Boys ranching cattle at the Florida Industrial School for Boys in Marianna, Florida.

The researchers fed eCAN to cattle by mixing it into molasses, a traditional vehicle for urea. Cattle will lick up every drop of molasses presented to them, so this method ensured they would consume the eCAN the researchers provided.

“The eCAN looks like Dippin’ Dots ice cream and allows for the slow release of the calcium-ammonium nitrate in the rumen,” DiLorenzo said.

To measure how much methane the cattle produced when fed eCAN, the researchers used something called the sulfur hexafluoride tracer technique.

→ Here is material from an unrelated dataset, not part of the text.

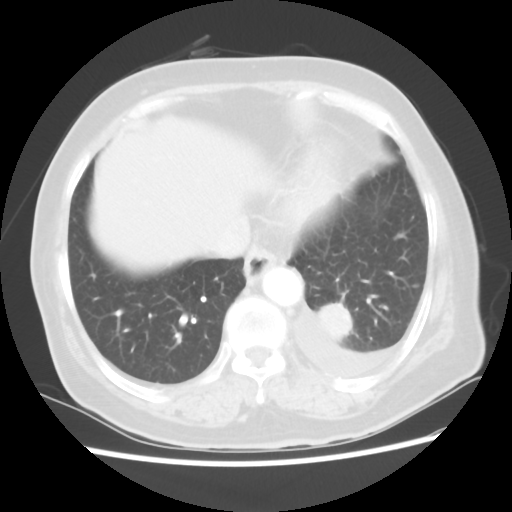
Chest CT, one axial slice; slice 11 of 80 in the series (ordered by position); reconstruction kernel STANDARD; 100 kVp; lung window (W 1500 / L -600 HU); 512 × 512 image matrix. Patient: female, 68 years. From the clinical record (not read from this slice): clinical TNM (as recorded): T1c N0 M1.
Annotated regions visible in this slice (rectangle marked by the reading radiologist):
- lung tumour (recorded histology: adenocarcinoma): bounding box [x1, y1, x2, y2] px = [318, 300, 362, 346]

This technique uses a U-shaped canister attached to a halter on the cow’s head. Small tubes connected to the canister sit above the cow’s nostrils. The device allows scientists to measure the amount of methane emitted from the animal’s mouth and nose.

Compared with cattle that were given urea, cattle that consumed eCAN produced 11% less methane.

“This is quite a large reduction and an exciting result,” DiLorenzo said.

But, if you take anything else away from this study, DiLorenzo says it’s this: Methane from cattle comes from burps, not flatulence.

That’s because, for methane, which is produced in the rumen, the mouth is the nearest exit.

“That’s the whole reason why we research the rumen when it comes to greenhouse gas emissions — we go to the source,” DiLorenzo said.